Records =
++++++++
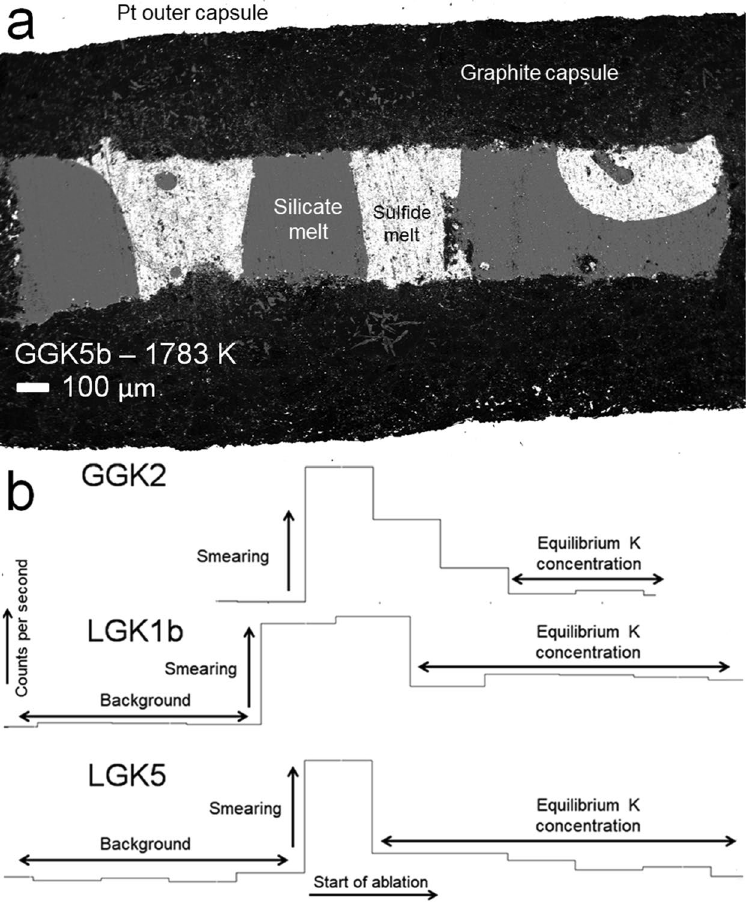
Figure 1. ( a ) Backscattered electron image of typical run product (experiment GGK5b performed at 1783 K, Table 1) ( b ) Example LA-ICP-MS GLITTER ® profiles for K in selected sulfides and metals. High signal intensities in the initial ablation reflect the much higher abundances of K on the sulfide or metal surface in some runs due to smearing. The stable plateau after this initial peak reflects the actual concentration of K in the sulfide or metal phase, which is far lower than the initial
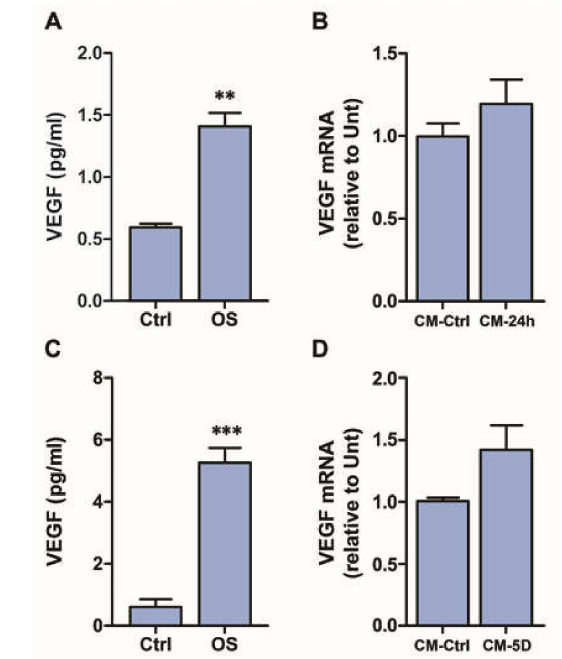
Figure 4. ( A ) VEGF release in the culture medium of retinal explants exposed to OS for 24 h, as measured with ELISA. ( B ) VEGF mRNA expression in retinal explants incubated for 24 h in non-conditioned medium (Ctrl) or in explants incubated for 24 h in the conditioned medium of explants exposed to OS for 24 h (CM-24h). ( C ) VEGF release in the culture medium of retinal explants exposed to OS for 5 days, as measured with ELISA. ( D ) VEGF mRNA expression in retinal explants incubated for 24 h in the conditioned medium of untreated explants (CM-Ctrl) or in explants incubated for 24 h in the conditioned medium of explants exposed to OS for 5 days (CM-5D). ** p < 0.01 and *** p < 0.001 relative to Ctrl. n = 3 in all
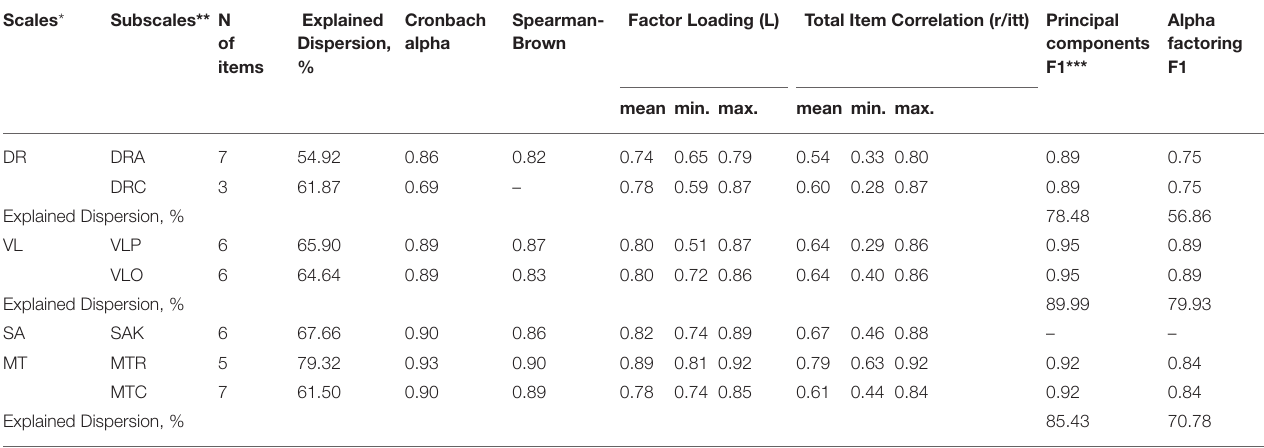
TABLE 1 | Psychometric characteristics of the instrument “Motives of Persons Aggrieved at Work for Seeking Spiritual Assistance (MP-SSA-40)”: prime and secondary factorization. Scales * Subscales** N of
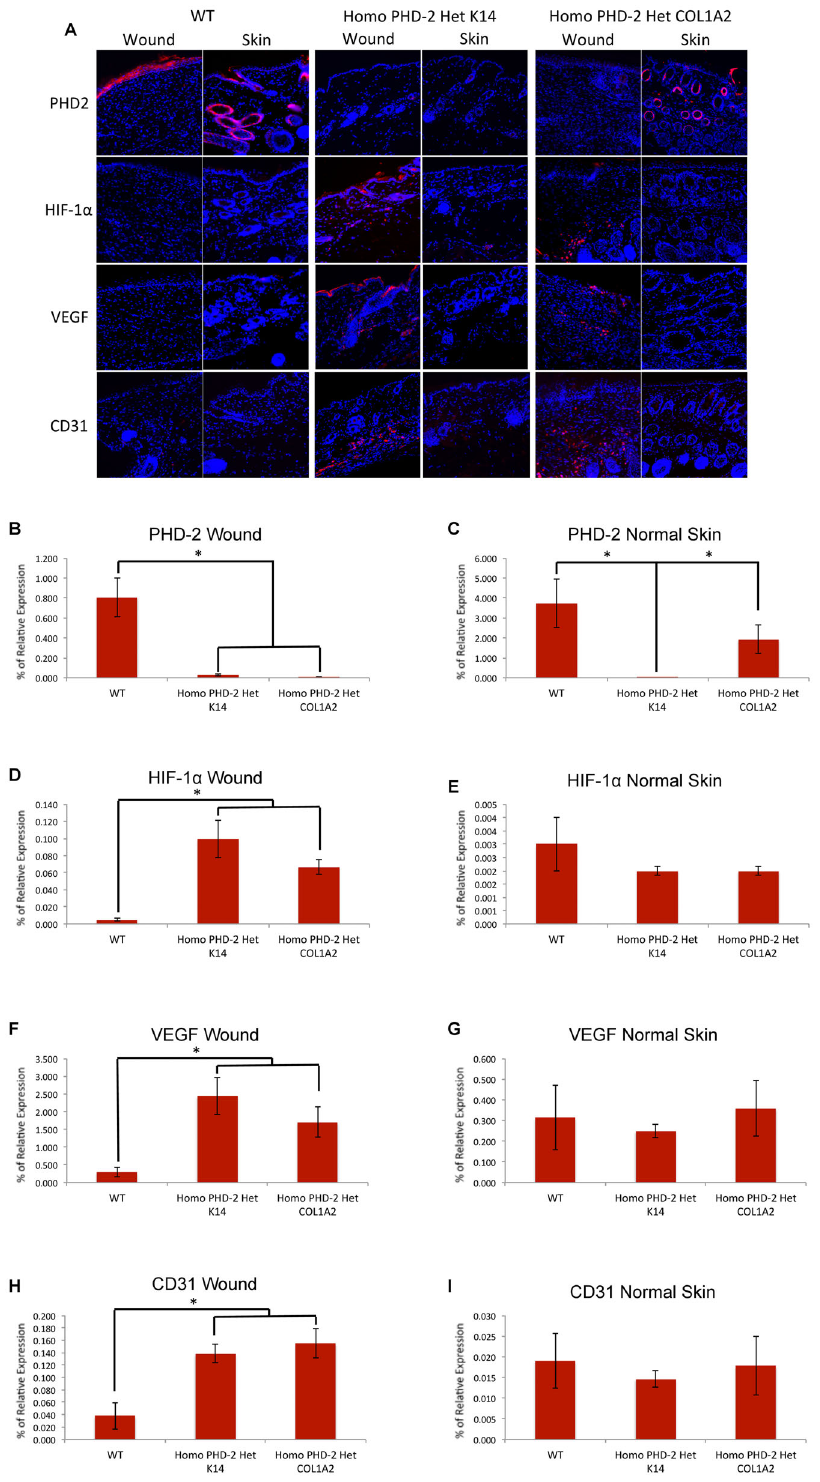
Figure 4. Immunofluorescence of wounded tissue and normal unwounded skin. A ) Representative images for immunofluorescent staining of PHD-2, HIF-1 a , VEGF, and CD31 on healed wounded skin and adjacent normal unwounded skin of wild type, heterozygous K14-Cre/homozygous floxed PHD-2, and heterozygous Col1 a 2-Cre-ER/homozygous floxed PHD-2 mice at 400 6 magnification. B ) Relative protein immunolocalization of PHD-2 in healed wounds of wild type, heterozygous K14-Cre/homozygous floxed PHD-2, and heterozygous Col1 a 2-Cre-ER/homozygous floxed PHD-2 mice (*p , 0.05). C ) Relative protein immunolocalization of PHD-2 in adjacent normal unwounded skin of wild type, heterozygous K14-Cre/ homozygous floxed PHD-2, and heterozygous Col1 a 2-Cre-ER/homozygous floxed PHD-2 mice (*p , 0.05). D ) Relative protein immunolocalization of HIF-1 a in healed wounds of wild type, heterozygous K14-Cre/homozygous floxed PHD-2, and heterozygous Col1 a 2-Cre-ER/homozygous floxed PHD- 2 mice (*p , 0.05). E ) Relative protein immunolocalization of HIF-1 a in adjacent normal unwounded skin of wild type, heterozygous K14-Cre/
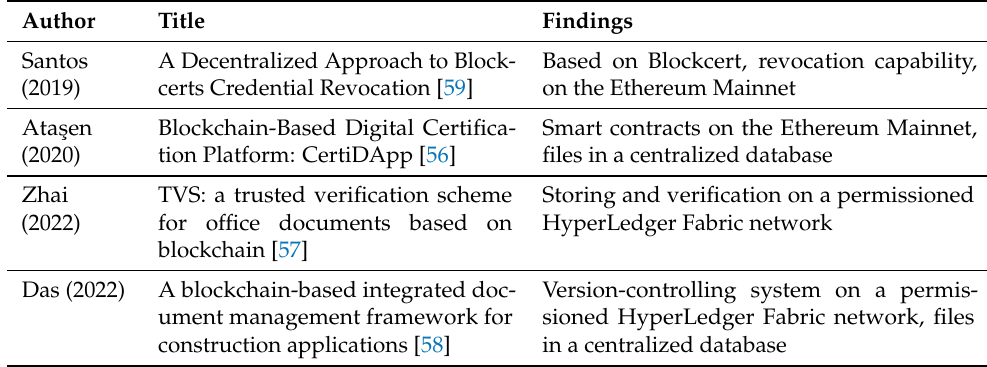
Table 4. Data management summary table.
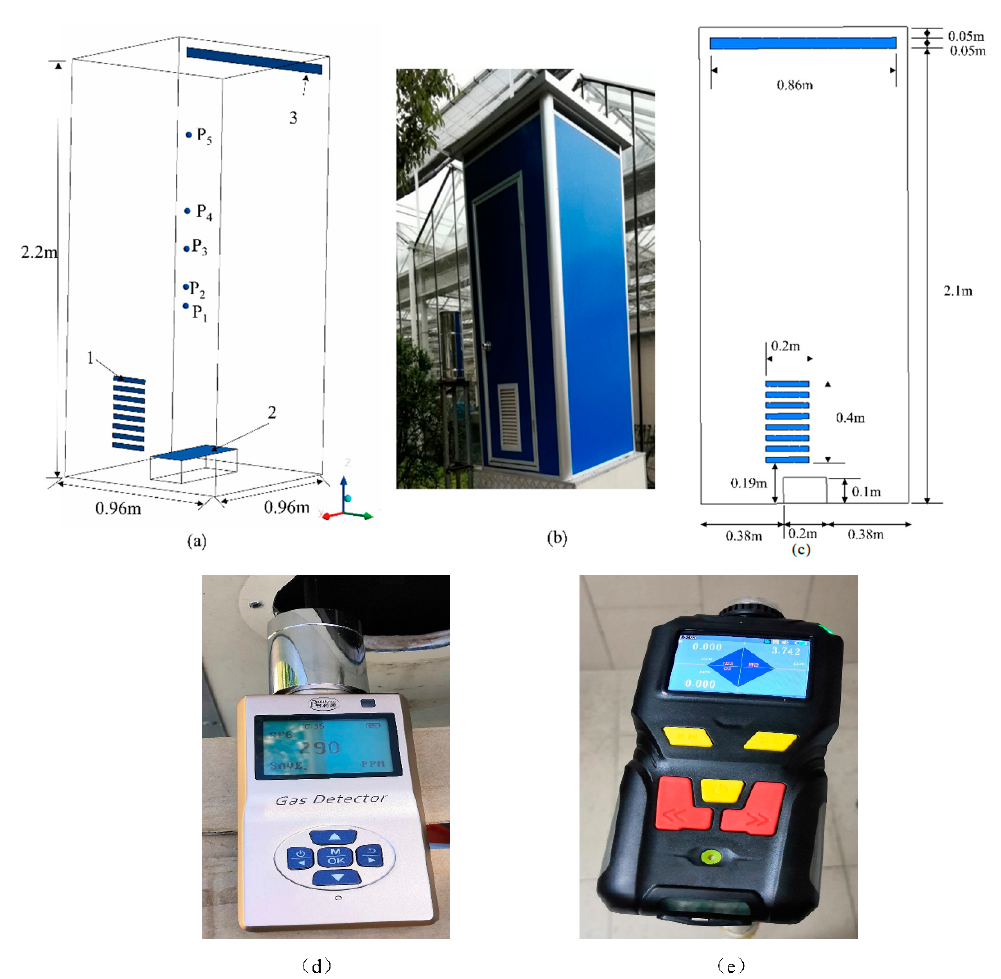
Figure 1. Research model geometry, gas detector, and monitoring points: P 1 (0.48, 0.48, 0.9), P 2 (0.48, 0.48, 1), P 3 (0.48, 0.48, 1.2), P 4 (0.48, 0.48, 1.4), P 5 (0.48, 0.48, 1.9); unit: m. 1—Grid, 2—Pollution source, 3—Window ( a ) Model diagram; ( b ) Test bench; ( c ) Front view; ( d ) XLA-BX-SF 6 gas detector; ( e ) PNT400-H2S/O3/NH3-G gas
++++++++
Exercise directions =
What belongs in the answer is each line above from the line with "Figure 4. ( A" to the line with "TABLE 1 | Psychometric", inclusive, reproduced exactly and free of pictures.

Expected output =
Figure 4. ( A ) VEGF release in the culture medium of retinal explants exposed to OS for 24 h, as measured with ELISA. ( B ) VEGF mRNA expression in retinal explants incubated for 24 h in non-conditioned medium (Ctrl) or in explants incubated for 24 h in the conditioned medium of explants exposed to OS for 24 h (CM-24h). ( C ) VEGF release in the culture medium of retinal explants exposed to OS for 5 days, as measured with ELISA. ( D ) VEGF mRNA expression in retinal explants incubated for 24 h in the conditioned medium of untreated explants (CM-Ctrl) or in explants incubated for 24 h in the conditioned medium of explants exposed to OS for 5 days (CM-5D). ** p < 0.01 and *** p < 0.001 relative to Ctrl. n = 3 in all
TABLE 1 | Psychometric characteristics of the instrument “Motives of Persons Aggrieved at Work for Seeking Spiritual Assistance (MP-SSA-40)”: prime and secondary factorization. Scales * Subscales** N of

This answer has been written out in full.